Besides my house, not really. We started meeting other people later. But for the first two years that I was starting to DJ and stuff we didn’t really even know anybody. We were just in the crib – you know, playing, buying CDs, just learning.
That’s crazy to be able to be so into that music and yet be isolated from the community that fosters it.
Well the thing with us is that we were always into all types of music. So we were always listening to Jazz, Salsa… Even when we got into Jazz stuff – obviously there weren’t a lot of people in our school that were into Jazz. When we got into House, it was the same thing. It was just more music that not many people were into.
How often were you guys practicing before you started making mixes?

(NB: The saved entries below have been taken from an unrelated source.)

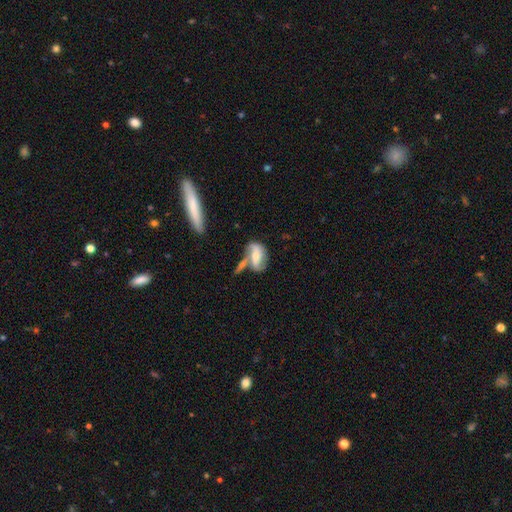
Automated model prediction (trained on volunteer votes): A featured or disk galaxy (62%) with no bar (41%), spiral arms (80%) and a moderate central bulge (46%). Merging: merger (34%).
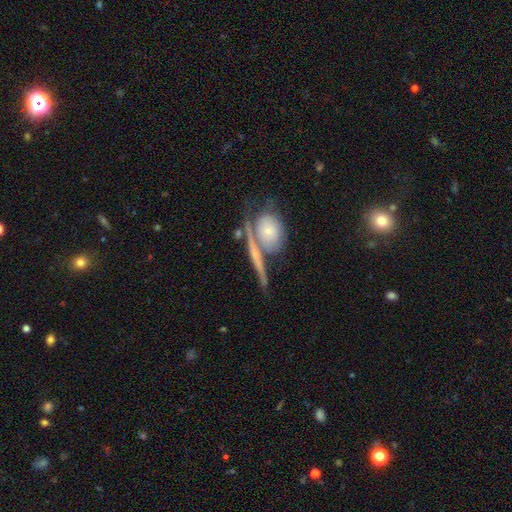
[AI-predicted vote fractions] Q: Smooth or featured?
A: featured or disk (58%); runner-up: smooth (33%)
Q: Edge-on disk?
A: yes (66%); runner-up: no (34%)
Q: Merging?
A: none (48%); runner-up: merger (32%)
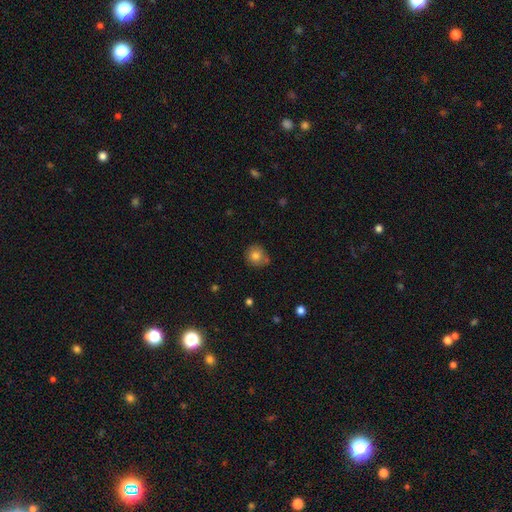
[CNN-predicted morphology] This is likely a smooth galaxy (80%). How rounded: clearly round (87%). Merging: likely none (70%).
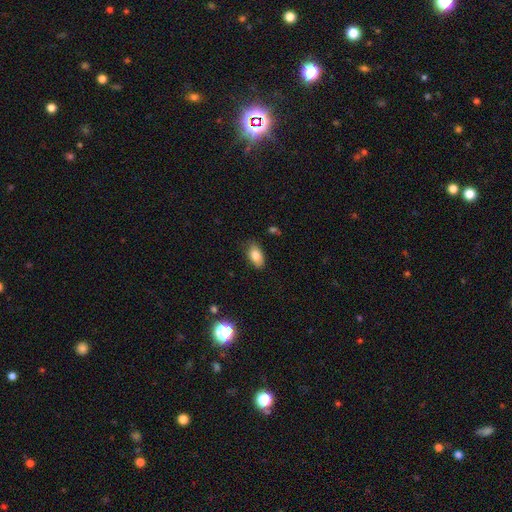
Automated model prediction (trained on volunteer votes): A smooth galaxy with no disk features (83%) that is in between round and cigar-shaped (91%). Merging: none (80%).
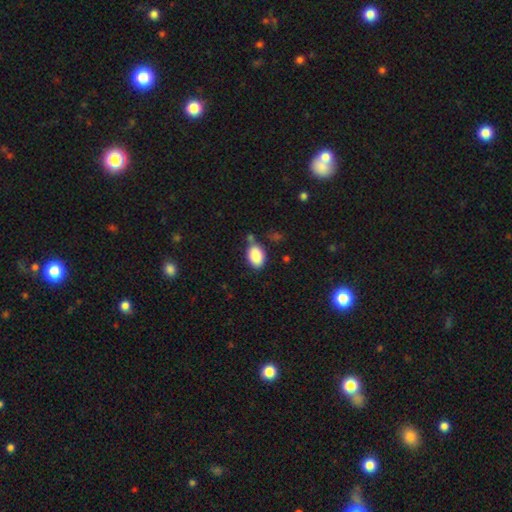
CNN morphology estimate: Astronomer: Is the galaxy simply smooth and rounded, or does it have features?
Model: smooth — 88%.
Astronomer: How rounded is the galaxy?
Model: in between — 84%.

Hours a day, man. Hours, hours and hours. Like I’d come home from school at 3 o’clock and play till 10 o’clock. Eat dinner, go back, do my homework, go back. And even today, after I talk to you I’m going to play!
Some people who have put this event together in the past have been Carl Cox, Victor Calderone and, as you mentioned, Loco Dice. Have any of them had any contact with you as to how to approach the event? How to pace yourself?
These guys have taught us so much without even knowing it. We’ve been following Loco Dice since forever. He can tell you, when we were younger we’d be the two kids behind him just watching everything. They have all been teachers to us and we’ve learned so much about everything, taking it all in always.
You guys are also known for playing percussion and drums, bringing an organic sound into the process…
Yeah, we were in the studio with King Britt, doing loads of live stuff, like jazz, hypnotic type joints, it was crazy. We’re trying to do a bit of everything but we’ll see how it fits in the end.
It’s exciting that you have so many influences and styles that you can bring together…
Our background is in everything, it’s not just in house music. House music came later.
We love the fact that you’re working and have worked with some real legends and mentors of the scene…
Yeah man, and we have Louie Vega in our house right now! If you’d have told me that 10 years ago, that he’s going to be chilling in my crib, I wouldn’t have known what to tell you. It’s a dream come true literally, he’s a guy that I look up to, if it wasn’t for people like him we probably wouldn’t be sitting here now. So we’re super thankful for that. Especially this guy, I used to listen to all his mixes. It’s crazy.
How do you decide on the gigs that you’re going to do, because you’re obviously in demand and you’ve got a really nice reputation around you?
We always have little meetings beforehand, talk about gigs coming through and whether we want to do them, with our agents or whatever. At this point we just want to do dope parties, play gigs that we know we’re going to have fun with and that are going to be inspiring. There’s nothing worse than going to a gig and being miserable. So for the most part we just want to play fun gigs and play cool parties.
How do you fit your DJing in with producing and making music? Are you good at working on the hop?
I’m not really as much, my brother is a little bit better. I wouldn’t say it’s our strong suit, working on the road.”
Chris: “It depends on what equipment you have and what headphones you have. Sometimes the headphones can be a bit irritating when you’re working on the road. There’s a lot of different factors. There’s a few gadgets that are coming out, Roland and stuff like that. They’re going to make it really easy to produce on the road. Watch out for the 909!